Data extracts section start

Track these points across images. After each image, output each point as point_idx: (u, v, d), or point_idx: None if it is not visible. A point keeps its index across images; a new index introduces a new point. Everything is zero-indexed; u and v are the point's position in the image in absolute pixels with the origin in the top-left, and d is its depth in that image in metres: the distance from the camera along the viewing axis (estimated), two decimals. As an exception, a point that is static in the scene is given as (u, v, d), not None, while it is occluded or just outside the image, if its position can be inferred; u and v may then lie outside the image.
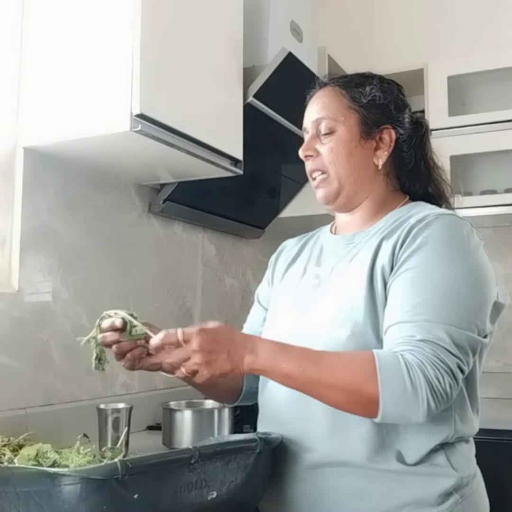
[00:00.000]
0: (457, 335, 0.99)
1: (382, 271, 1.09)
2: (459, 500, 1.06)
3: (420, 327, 1.00)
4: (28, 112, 1.67)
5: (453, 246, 1.07)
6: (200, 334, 0.98)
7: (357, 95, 1.20)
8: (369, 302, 1.08)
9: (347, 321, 1.09)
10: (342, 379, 0.99)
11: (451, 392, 0.98)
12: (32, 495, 0.87)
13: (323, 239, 1.30)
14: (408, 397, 0.96)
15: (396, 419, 0.99)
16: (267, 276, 1.39)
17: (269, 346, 1.03)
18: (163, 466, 0.94)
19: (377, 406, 0.96)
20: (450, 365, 0.98)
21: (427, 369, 0.96)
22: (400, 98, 1.24)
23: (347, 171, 1.19)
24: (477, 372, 1.12)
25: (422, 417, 0.97)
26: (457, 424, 1.09)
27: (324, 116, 1.20)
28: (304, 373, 1.00)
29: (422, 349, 0.98)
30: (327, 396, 1.01)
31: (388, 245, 1.11)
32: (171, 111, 1.65)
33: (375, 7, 3.02)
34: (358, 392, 0.98)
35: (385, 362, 0.98)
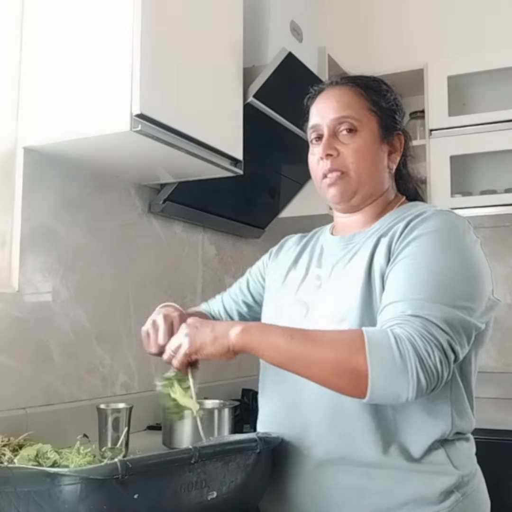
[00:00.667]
0: (449, 314, 0.99)
1: (380, 267, 1.10)
2: (460, 499, 1.07)
3: (411, 304, 1.00)
4: (28, 112, 1.67)
5: (449, 238, 1.08)
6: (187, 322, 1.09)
7: (376, 98, 1.22)
8: (366, 301, 1.09)
9: (345, 319, 1.09)
10: (330, 351, 0.98)
11: (441, 369, 0.95)
12: (32, 495, 0.87)
13: (323, 240, 1.31)
14: (397, 369, 0.94)
15: (384, 394, 0.96)
16: (263, 260, 1.41)
17: (256, 323, 1.09)
18: (163, 466, 0.94)
19: (365, 380, 0.94)
20: (441, 340, 0.96)
21: (416, 341, 0.95)
22: (401, 105, 1.27)
23: (367, 173, 1.20)
24: (472, 366, 1.12)
25: (412, 392, 0.94)
26: (454, 419, 1.09)
27: (348, 115, 1.19)
28: (292, 345, 0.99)
29: (412, 322, 0.97)
30: (315, 371, 0.99)
31: (385, 240, 1.13)
32: (171, 111, 1.65)
33: (375, 7, 3.02)
34: (346, 365, 0.96)
35: (374, 336, 0.97)
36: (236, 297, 1.45)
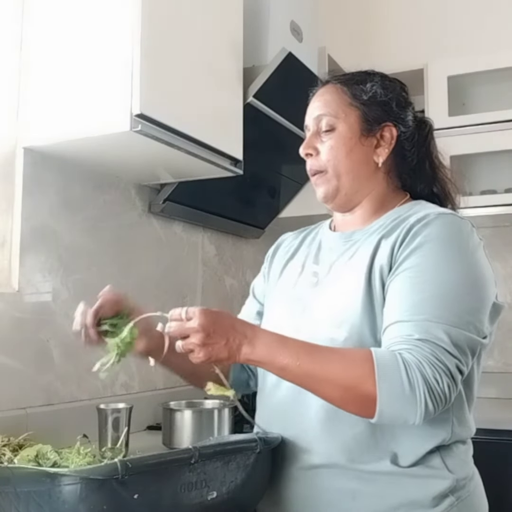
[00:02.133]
0: (456, 335, 0.98)
1: (381, 271, 1.08)
2: (455, 503, 1.05)
3: (418, 326, 0.99)
4: (28, 112, 1.67)
5: (452, 246, 1.06)
6: (203, 314, 0.98)
7: (358, 92, 1.19)
8: (367, 303, 1.07)
9: (344, 322, 1.08)
10: (339, 375, 0.97)
11: (449, 394, 0.96)
12: (32, 495, 0.87)
13: (321, 236, 1.29)
14: (406, 397, 0.94)
15: (392, 419, 0.97)
16: (263, 270, 1.39)
17: (268, 338, 1.02)
18: (163, 466, 0.94)
19: (374, 405, 0.95)
20: (449, 366, 0.96)
21: (425, 369, 0.95)
22: (402, 96, 1.23)
23: (346, 169, 1.18)
24: (475, 374, 1.11)
25: (419, 418, 0.95)
26: (454, 427, 1.08)
27: (325, 112, 1.19)
28: (301, 367, 0.98)
29: (421, 348, 0.96)
30: (323, 391, 1.00)
31: (387, 244, 1.10)
32: (171, 111, 1.65)
33: (375, 7, 3.02)
34: (354, 389, 0.96)
35: (383, 360, 0.96)
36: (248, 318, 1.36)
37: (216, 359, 0.99)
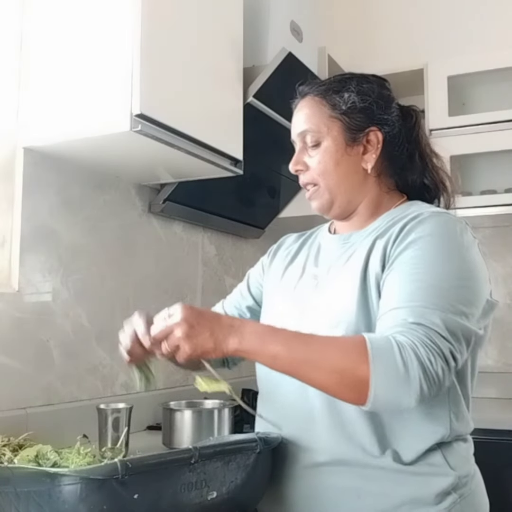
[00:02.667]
0: (451, 322, 0.98)
1: (374, 270, 1.09)
2: (458, 500, 1.06)
3: (414, 312, 0.99)
4: (28, 112, 1.67)
5: (446, 242, 1.07)
6: (185, 308, 0.98)
7: (336, 102, 1.19)
8: (362, 303, 1.08)
9: (341, 322, 1.08)
10: (332, 359, 0.96)
11: (443, 376, 0.96)
12: (32, 495, 0.87)
13: (321, 239, 1.30)
14: (400, 378, 0.93)
15: (386, 403, 0.96)
16: (262, 263, 1.39)
17: (256, 327, 1.02)
18: (163, 466, 0.94)
19: (367, 388, 0.93)
20: (443, 349, 0.96)
21: (419, 349, 0.94)
22: (382, 95, 1.21)
23: (336, 182, 1.18)
24: (469, 369, 1.12)
25: (414, 399, 0.94)
26: (452, 423, 1.08)
27: (308, 128, 1.19)
28: (293, 354, 0.97)
29: (415, 330, 0.96)
30: (317, 378, 0.98)
31: (381, 243, 1.11)
32: (171, 111, 1.65)
33: (375, 7, 3.02)
34: (348, 373, 0.95)
35: (376, 343, 0.95)
36: (237, 303, 1.41)
37: (202, 351, 0.97)
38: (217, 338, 0.97)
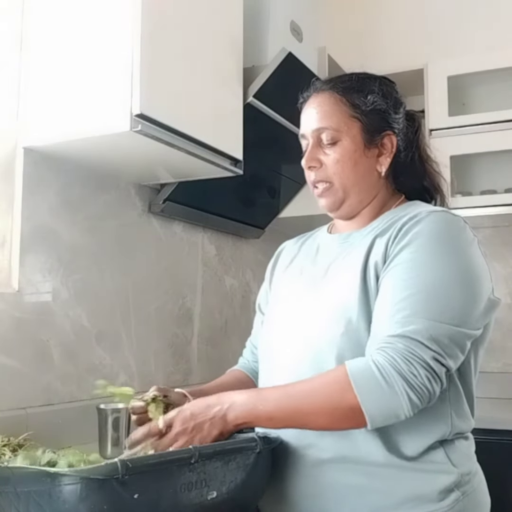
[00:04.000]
0: (436, 329, 0.99)
1: (375, 267, 1.10)
2: (460, 498, 1.07)
3: (399, 322, 1.01)
4: (28, 112, 1.67)
5: (442, 242, 1.07)
6: (179, 415, 1.05)
7: (358, 102, 1.18)
8: (363, 299, 1.09)
9: (341, 318, 1.09)
10: (320, 401, 1.01)
11: (431, 386, 0.98)
12: (32, 495, 0.87)
13: (320, 239, 1.31)
14: (387, 395, 0.97)
15: (385, 419, 0.99)
16: (265, 284, 1.40)
17: (244, 399, 1.06)
18: (163, 466, 0.94)
19: (362, 415, 0.98)
20: (426, 358, 0.97)
21: (400, 364, 0.97)
22: (397, 99, 1.23)
23: (352, 181, 1.19)
24: (471, 367, 1.12)
25: (408, 411, 0.98)
26: (453, 420, 1.09)
27: (327, 126, 1.18)
28: (284, 410, 1.03)
29: (394, 344, 0.99)
30: (313, 423, 1.04)
31: (381, 242, 1.12)
32: (171, 111, 1.65)
33: (375, 7, 3.02)
34: (339, 408, 0.99)
35: (356, 370, 0.99)
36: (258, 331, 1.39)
37: (212, 439, 1.04)
38: (217, 424, 1.05)
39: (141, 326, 2.06)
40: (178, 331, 2.24)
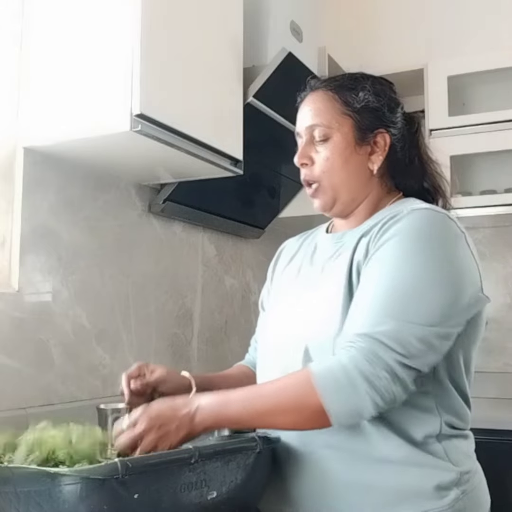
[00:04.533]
0: (405, 330, 0.99)
1: (358, 267, 1.10)
2: (460, 496, 1.07)
3: (367, 322, 1.01)
4: (28, 112, 1.67)
5: (421, 239, 1.06)
6: (145, 413, 1.03)
7: (350, 100, 1.19)
8: (348, 300, 1.09)
9: (329, 319, 1.09)
10: (285, 403, 1.02)
11: (394, 388, 0.98)
12: (32, 495, 0.87)
13: (318, 238, 1.31)
14: (350, 397, 0.97)
15: (349, 418, 1.01)
16: (267, 282, 1.40)
17: (210, 402, 1.05)
18: (163, 466, 0.94)
19: (325, 415, 0.98)
20: (387, 360, 0.98)
21: (364, 365, 0.97)
22: (392, 98, 1.23)
23: (342, 179, 1.18)
24: (460, 365, 1.11)
25: (373, 409, 0.98)
26: (441, 413, 1.09)
27: (318, 123, 1.19)
28: (250, 412, 1.03)
29: (359, 344, 0.99)
30: (280, 423, 1.05)
31: (365, 241, 1.12)
32: (171, 111, 1.65)
33: (375, 7, 3.02)
34: (304, 409, 1.01)
35: (320, 371, 1.00)
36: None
37: (178, 441, 1.02)
38: (184, 426, 1.03)
39: (141, 326, 2.06)
40: (178, 331, 2.24)
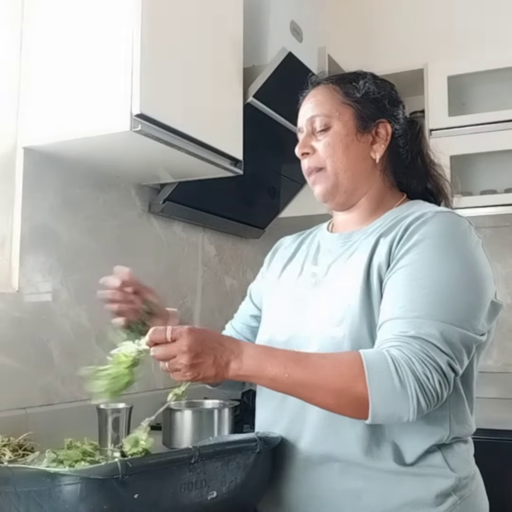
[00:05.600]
0: (450, 333, 0.98)
1: (379, 269, 1.09)
2: (458, 502, 1.06)
3: (411, 324, 0.99)
4: (28, 112, 1.67)
5: (449, 243, 1.06)
6: (190, 334, 0.97)
7: (351, 90, 1.20)
8: (365, 301, 1.08)
9: (343, 320, 1.08)
10: (329, 380, 0.98)
11: (441, 391, 0.96)
12: (32, 495, 0.87)
13: (320, 237, 1.29)
14: (397, 394, 0.95)
15: (386, 418, 0.97)
16: (260, 273, 1.40)
17: (254, 351, 1.02)
18: (163, 466, 0.94)
19: (366, 406, 0.95)
20: (440, 363, 0.96)
21: (415, 365, 0.95)
22: (393, 94, 1.24)
23: (344, 165, 1.18)
24: (474, 371, 1.11)
25: (413, 414, 0.95)
26: (452, 425, 1.08)
27: (318, 113, 1.20)
28: (290, 376, 0.98)
29: (411, 345, 0.97)
30: (316, 398, 1.00)
31: (385, 242, 1.11)
32: (171, 111, 1.65)
33: (375, 7, 3.02)
34: (346, 393, 0.96)
35: (372, 360, 0.96)
36: (243, 318, 1.41)
37: (203, 377, 0.98)
38: (219, 365, 0.98)
39: (141, 326, 2.05)
40: (178, 331, 2.24)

Data extracts section end

*Assigned task:* Leave out every line above except those from the line with "[00:00.000]" up to and including the line with "17: (269, 346, 1.03)", and copy those exactly.

*Answer to this exercise:*
[00:00.000]
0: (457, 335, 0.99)
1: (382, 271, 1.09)
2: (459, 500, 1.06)
3: (420, 327, 1.00)
4: (28, 112, 1.67)
5: (453, 246, 1.07)
6: (200, 334, 0.98)
7: (357, 95, 1.20)
8: (369, 302, 1.08)
9: (347, 321, 1.09)
10: (342, 379, 0.99)
11: (451, 392, 0.98)
12: (32, 495, 0.87)
13: (323, 239, 1.30)
14: (408, 397, 0.96)
15: (396, 419, 0.99)
16: (267, 276, 1.39)
17: (269, 346, 1.03)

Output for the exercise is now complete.